There is a strong sense here, too, of art as an activity somehow cut off from the public world, so where the art is not about art itself it seems to retreat into a kind of ineffably slight lyricism. Some is almost entirely opaque: Lisa Richardson has contributed a film, projected on a screen covered with impenetrable automatic writing, of herself kissing a red balloon, again and again, which is not wildly exciting as either cinema or installation art. A better piece (the best, in fact, in the show), is Janice Howard's disconcerting, sinister double movie projection, in which two pairs of hands hover above a table performing inexplicable actions with cards and a napkin.
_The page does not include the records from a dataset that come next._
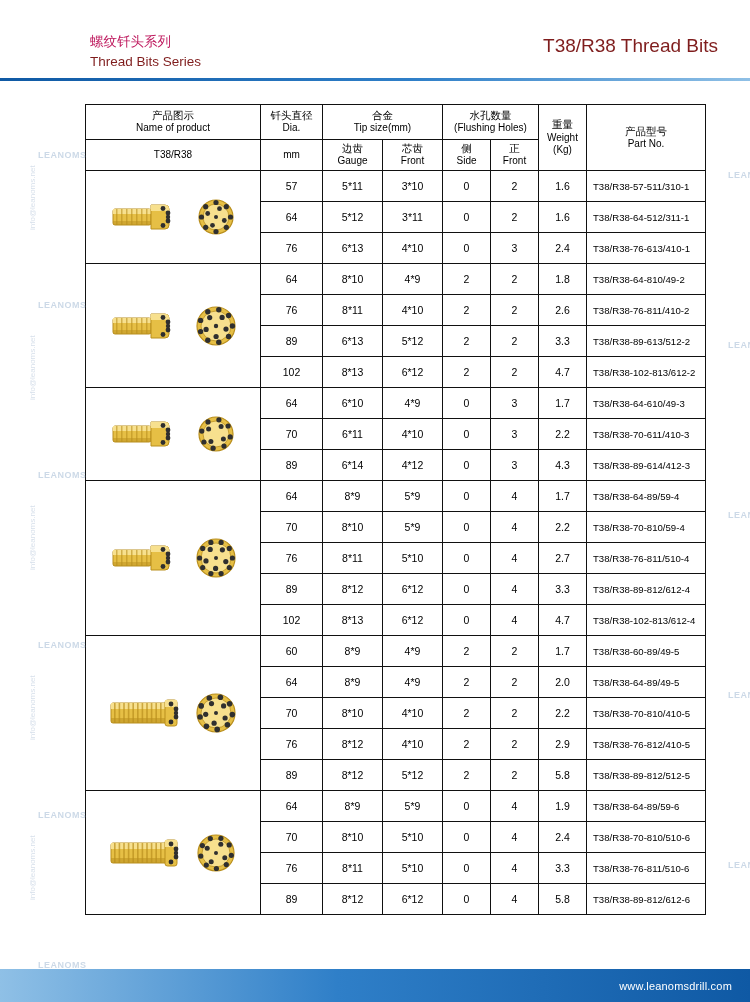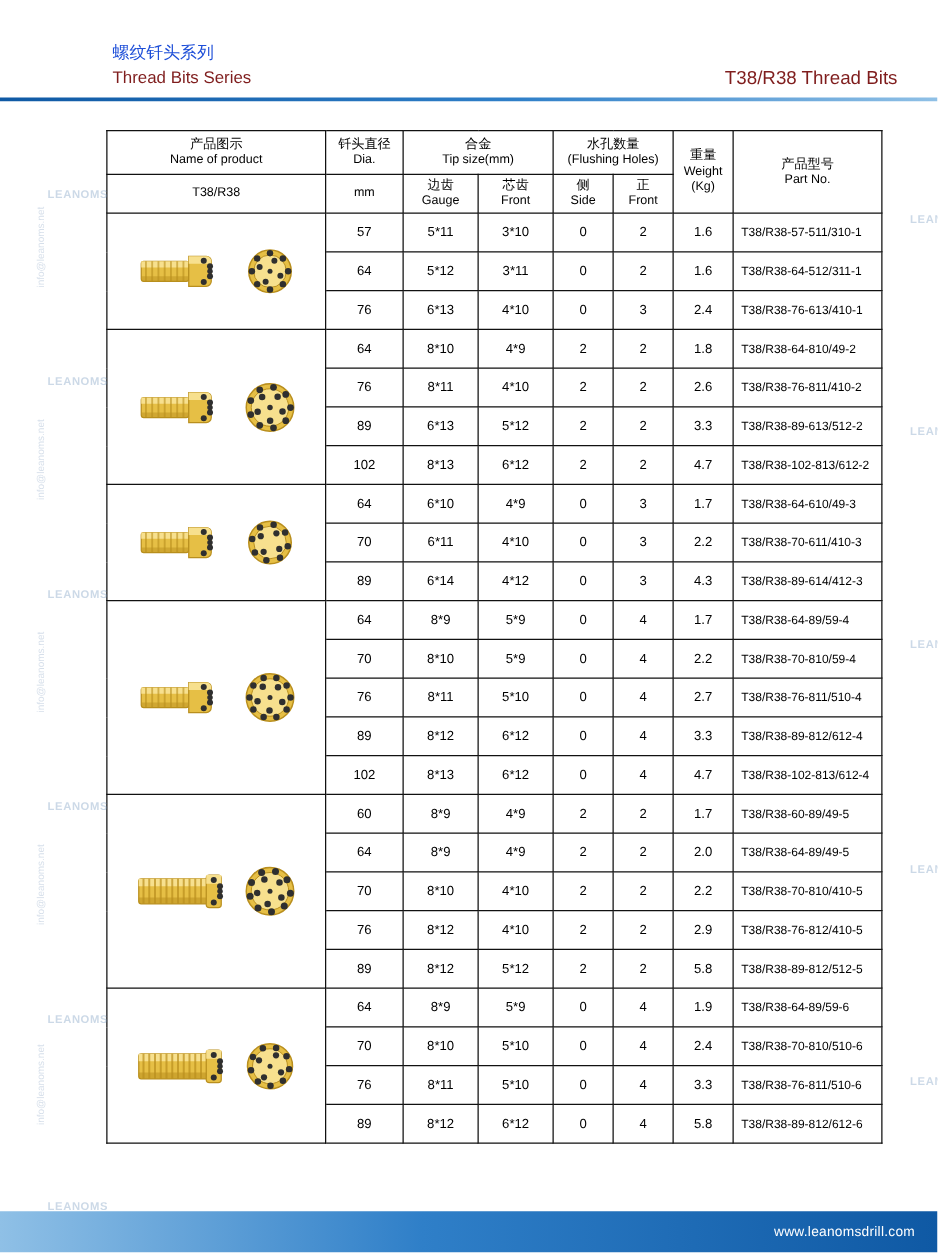"螺纹钎头系列" .hdr-cn { color: #1d4ed8 -> #be185d }
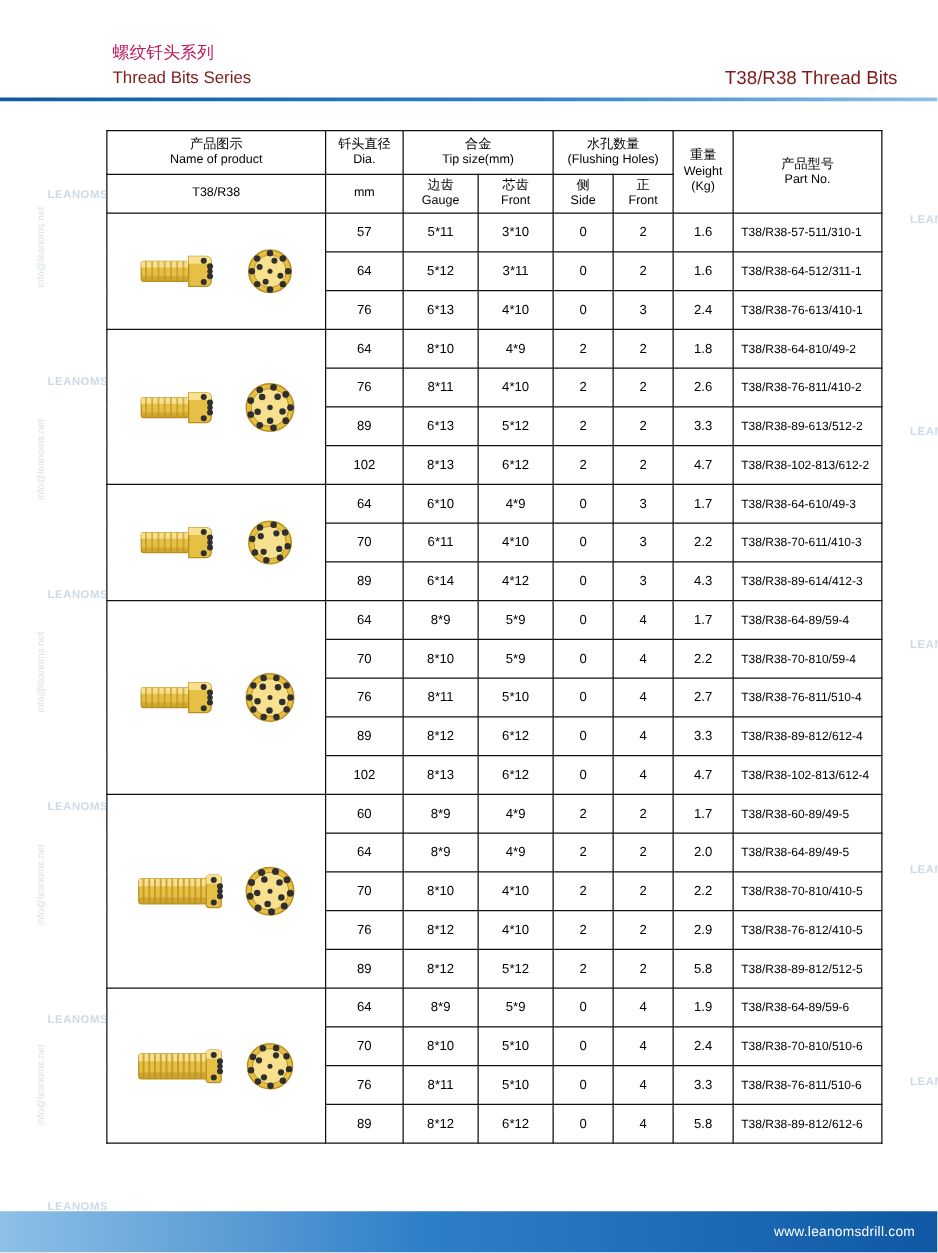"T38/R38 Thread Bits" .hdr-right .hdr-en { font-size: 15px -> 19px; margin-top: 20px -> none }
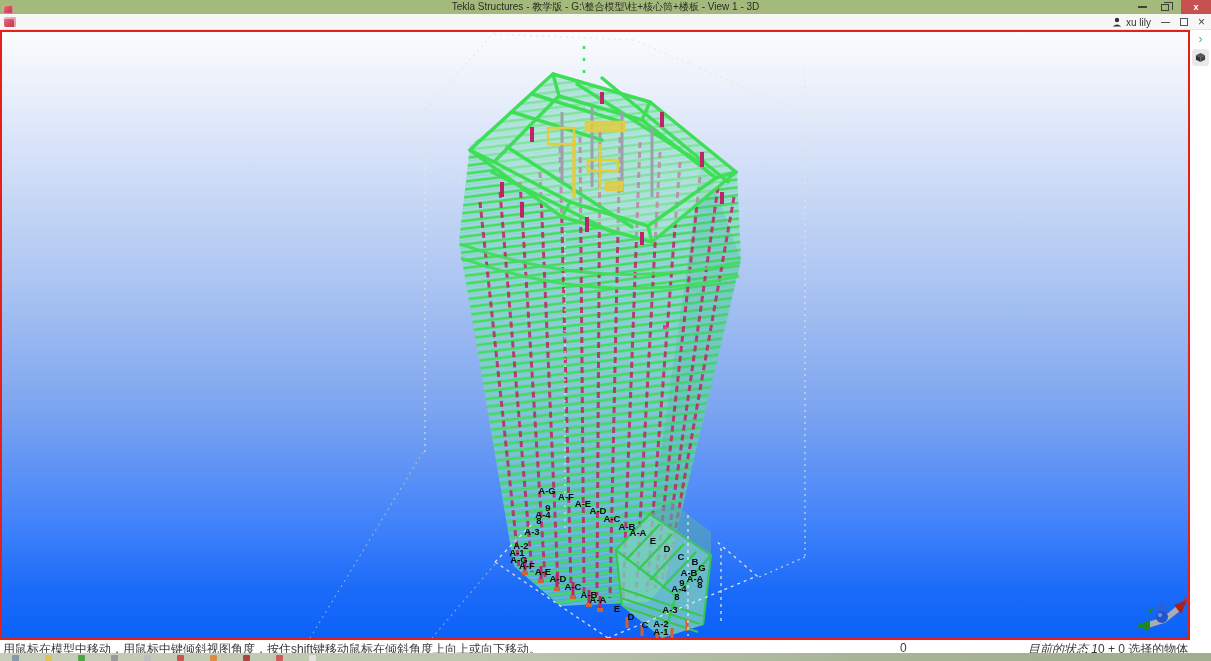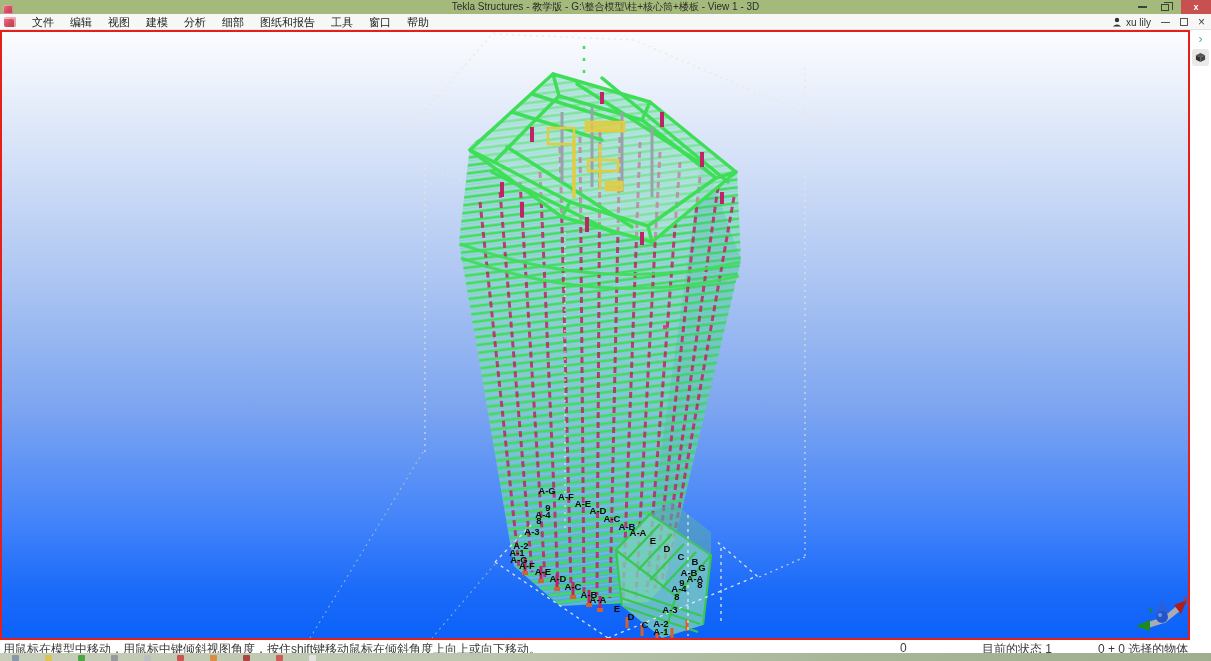"文件" div { html: <div> <span>文件</span> <span>编辑</span> <span>视图</span> <span>建模</span> <span>分析</span> <span>细部</span> <span>图纸和报告</span> <span>工具</span> <span>窗口</span> <span>帮助</span> </div> -> none }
It has a certain Surreal force and seems representative of a strand of younger British art being made today in its absolute lack of declamatory, public intentions, its demonstration of the oddity of the private imagination.

Mel Gooding, one of the judges of this year's Barclay's Award, has written an introduction to the booklet accompanying the show in which he sympathises with the plight of young artists ''in a world changing faster and more profoundly than we could have imagined: how is art to speak for realities and coherence in the year of the Gulf War, the Kurdish agony, the collapse of the Soviet Union, the resurgent violences of an older Europe, the continuing crisis of the planet?'' Put like that, it does sound pretty daunting: maybe all artists can hope to do, these days, is fiddle while Rome burns.

It is tempting to place some kind of political interpretation on the work that won first prize for its maker in these awards: Andrew Kearney's Untitled, a sort of jerry-built fortress made out of corrugated steel and wood, an impenetrable sentry post constructed in the middle of an art gallery. What is it meant to be, ex-actly? An object of sullen resistance, a pseudo-military installation devised as an emblem of man's will to violence? Hard to say, but it is certainly not an optimistic work and does not really look like the sort of thing an artist can usefully ''develop'' from or ''refine''. It is apparently meant to revolve, slowly, in the gallery, but on the two occasions that I visited the show the motor that drives it was not functioning. This seemed, somehow, appropriate, a summary of sorts of the mood among younger British artists right now: not Ready Steady Go, but Temporarily Out of Order.